Task item -
In the listing below, look for "lines" and copy every line that has it.

Working data -
------------------------------------------------------------------------

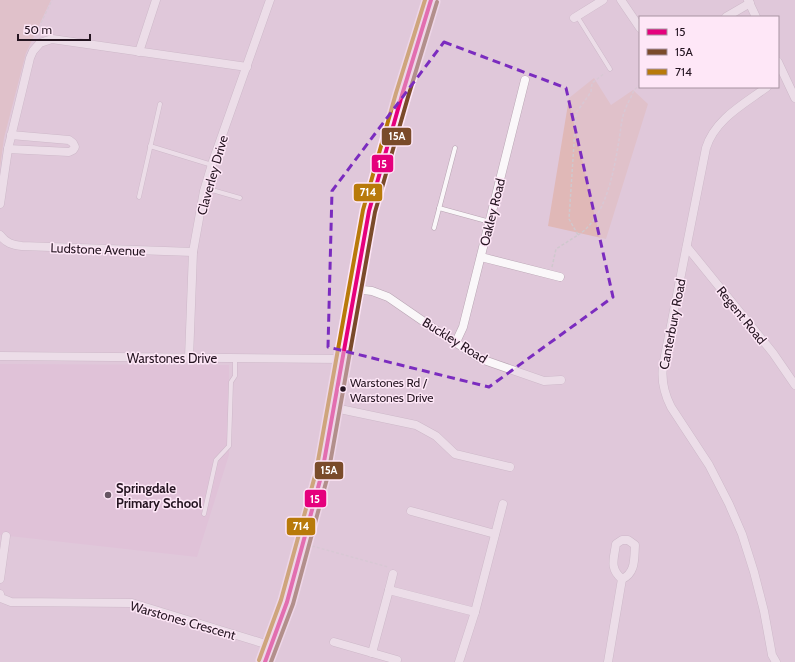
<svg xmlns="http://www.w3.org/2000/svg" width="795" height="662" font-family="Cabin,sans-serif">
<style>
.built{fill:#e1bad6}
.green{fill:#e0b8b7}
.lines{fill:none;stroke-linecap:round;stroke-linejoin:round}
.lane-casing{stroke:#b8a5b3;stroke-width:5}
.street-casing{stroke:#b8a5b3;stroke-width:9}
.secondary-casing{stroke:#b8a5b3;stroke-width:12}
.path{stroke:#cfc8cd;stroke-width:1.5;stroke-dasharray:3 2;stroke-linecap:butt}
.lane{stroke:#faf7f9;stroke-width:4}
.street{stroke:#faf7f9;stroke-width:8}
.secondary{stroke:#ececed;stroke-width:11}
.bus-1-casing{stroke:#fee7f7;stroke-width:7}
.bus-2-casing{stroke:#fee7f7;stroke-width:7}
.bus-3-casing{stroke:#fee7f7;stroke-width:7}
.bus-1{stroke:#e5007d;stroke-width:4}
.bus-2{stroke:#7a4b2a;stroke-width:4}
.bus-3{stroke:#b87a0a;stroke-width:4}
.marked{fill:none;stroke:#7b2cbf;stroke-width:3;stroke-dasharray:8 5;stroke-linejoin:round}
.bus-dot{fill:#251521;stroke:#fee7f7;stroke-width:1.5}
.poi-dot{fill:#665462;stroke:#fee7f7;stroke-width:1.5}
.labels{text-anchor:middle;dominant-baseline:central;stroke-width:3;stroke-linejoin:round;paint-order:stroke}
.bus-label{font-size:12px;fill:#251521;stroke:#fee7f7;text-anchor:start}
.street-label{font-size:13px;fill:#251521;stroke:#fee7f7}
.poi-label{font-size:13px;font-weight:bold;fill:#251521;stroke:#fee7f7;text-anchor:start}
.line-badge{stroke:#fee7f7;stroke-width:1.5}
.badge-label{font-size:11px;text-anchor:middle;font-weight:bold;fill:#fff}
</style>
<rect width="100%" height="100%" fill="#e0c8da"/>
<!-- built -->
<path class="built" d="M0 364 229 365V455L197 557 0 535Z"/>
<!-- green -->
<g class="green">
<path d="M0 0H51L26 53 4 138 0 168Z"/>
<path d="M594 78 611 105 633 90 648 104 606 239 548 226 569 98Z"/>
</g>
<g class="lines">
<defs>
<g id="lane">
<path d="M577 16 610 69"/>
<path d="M150 146 212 165"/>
<path d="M205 188 240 198"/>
<path d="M139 197 160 104"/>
<path d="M439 208 490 222"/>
<path d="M434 228 455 148"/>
<path d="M204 514 216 460 229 446 231 382 235 376V358"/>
</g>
<g id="street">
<path d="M621 0 640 28"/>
<path d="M748 0 756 17"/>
<path d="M726 17 750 3"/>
<path d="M574 18 603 0"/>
<path d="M139 52 156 0"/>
<path d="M778 62 795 98"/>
<path d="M767 87C744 104 715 119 706 148L663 366C661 381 664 393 671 407L709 465 729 504 742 534 754 572 764 611 772 655 776 662"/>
<path d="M8 149 69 152 73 150 75 147 73 143 69 140 11 135"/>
<path d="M0 204 8 149 30 58 33 51 40 43 52 39 247 67"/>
<path d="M0 235C6 243 12 245 22 246L193 252"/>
<path d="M687 247 773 353 795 385"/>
<path d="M481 257 560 277"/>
<path d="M354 289 372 291 388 297 433 328 481 359 544 381 561 380"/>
<path d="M456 342 463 327 525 80"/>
<path d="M0 356 343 359"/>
<path d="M189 358 193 252 204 191 213 161 270 0"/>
<path d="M335 408 416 425 436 436 455 454 510 467"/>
<path d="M411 511 495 534"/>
<path d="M622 540H628L635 545C634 558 636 573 622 579 609 568 614 559 616 544Z"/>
<path d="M0 579 6 536"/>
<path d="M389 590 393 574"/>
<path d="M0 594 1 598 11 602 132 603 272 646"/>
<path d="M334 642 397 660"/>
<path d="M372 653 389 590 475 612"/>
<path d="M459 662 475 612 503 504"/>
<path d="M608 662 622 579"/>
</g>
<path id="secondary" d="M265 662 287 602 322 473 343 359 354 289 369 211 402 95 431 0"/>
</defs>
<!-- lane casing -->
<use href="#lane" class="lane-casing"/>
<!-- street casing -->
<use href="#street" class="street-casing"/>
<!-- secondary casing -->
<use href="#secondary" class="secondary-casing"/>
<!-- path -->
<g class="path">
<path d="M41 33V23L52 0"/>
<path d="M578 235C606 218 614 171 619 140 622 122 621 116 630 99 634 91 632 91 640 85"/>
<path d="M552 267 556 249 578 235 569 219 576 113 591 92 592 83 605 73"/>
<path d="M312 546 388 567"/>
</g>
<!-- lane -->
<use href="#lane" class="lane"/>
<!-- street -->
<use href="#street" class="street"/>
<!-- secondary -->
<use href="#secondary" class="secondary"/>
<defs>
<path id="bus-1" d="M265 662 287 602 322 473 369 211 402 95 431 0"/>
<path id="bus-2" d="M271 662 293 604 328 475 375 212 408 97 437 2"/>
<path id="bus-3" d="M259 660 281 600 316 472 363 210 396 93 425 0"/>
</defs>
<!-- bus-1 casing -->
<use href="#bus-1" class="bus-1-casing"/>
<!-- bus-2 casing -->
<use href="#bus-2" class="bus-2-casing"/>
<!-- bus-3 casing -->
<use href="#bus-3" class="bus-3-casing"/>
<!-- bus-1 -->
<use href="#bus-1" class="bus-1"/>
<!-- bus-2 -->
<use href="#bus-2" class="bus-2"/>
<!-- bus-3 -->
<use href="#bus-3" class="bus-3"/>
</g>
<!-- marked area -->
<path d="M0 0H795V662H0ZM444 42 566 88 613 297 489 387 328 347 332 191Z" fill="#e0c8da" fill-opacity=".55" fill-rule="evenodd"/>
<path class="marked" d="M444 42 566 88 613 297 489 387 328 347 332 191Z"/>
<!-- markers -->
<circle class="bus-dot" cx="343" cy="389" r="3.5"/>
<circle class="poi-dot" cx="108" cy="495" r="4"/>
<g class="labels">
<!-- bus labels -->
<g class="bus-label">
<text x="350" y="382">Warstones Rd /<tspan x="350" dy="15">Warstones Drive</tspan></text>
</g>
<!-- street labels -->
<g class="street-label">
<text transform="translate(212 175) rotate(-74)">Claverley Drive</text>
<text transform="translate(492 212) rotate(-76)">Oakley Road</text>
<text transform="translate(98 249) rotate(2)">Ludstone Avenue</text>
<text transform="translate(742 315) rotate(51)">Regent Road</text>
<text transform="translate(672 324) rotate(-79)">Canterbury Road</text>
<text transform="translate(455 340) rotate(32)">Buckley Road</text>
<text x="172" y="358">Warstones Drive</text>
<text transform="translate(183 620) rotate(16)">Warstones Crescent</text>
</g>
<!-- poi labels -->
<g class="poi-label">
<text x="116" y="488">Springdale<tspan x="116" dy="15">Primary School</tspan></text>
</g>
</g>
<g class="line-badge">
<rect x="381" y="127" width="31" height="19" rx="4" fill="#7a4b2a"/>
<rect x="371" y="154" width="23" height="19" rx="4" fill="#e5007d"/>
<rect x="353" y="183" width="30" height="19" rx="4" fill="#b87a0a"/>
<rect x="314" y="461" width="30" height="19" rx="4" fill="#7a4b2a"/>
<rect x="304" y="489" width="23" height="19" rx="4" fill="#e5007d"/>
<rect x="286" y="517" width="30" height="19" rx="4" fill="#b87a0a"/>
</g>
<g class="badge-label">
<text x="397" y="140">15A</text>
<text x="382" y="168">15</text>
<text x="368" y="196">714</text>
<text x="329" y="474">15A</text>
<text x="315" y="503">15</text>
<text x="301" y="530">714</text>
</g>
<!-- legend -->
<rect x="639" y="16" width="140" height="72" fill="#fee7f7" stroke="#a793a1"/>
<rect x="647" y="29" width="20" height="6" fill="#e5007d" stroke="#a793a1"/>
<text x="675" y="36" font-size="12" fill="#251521">15</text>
<rect x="647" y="49" width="20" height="6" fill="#7a4b2a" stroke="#a793a1"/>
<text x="675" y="56" font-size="12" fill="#251521">15A</text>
<rect x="647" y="69" width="20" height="6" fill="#b87a0a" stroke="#a793a1"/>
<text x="675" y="76" font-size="12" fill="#251521">714</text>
<!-- scale -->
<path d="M18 34v6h72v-6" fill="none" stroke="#251521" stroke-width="2"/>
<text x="24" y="34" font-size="12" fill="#251521" stroke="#fee7f7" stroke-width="3" paint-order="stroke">50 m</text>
</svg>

------------------------------------------------------------------------

Task answer -
.lines{fill:none;stroke-linecap:round;stroke-linejoin:round}
<g class="lines">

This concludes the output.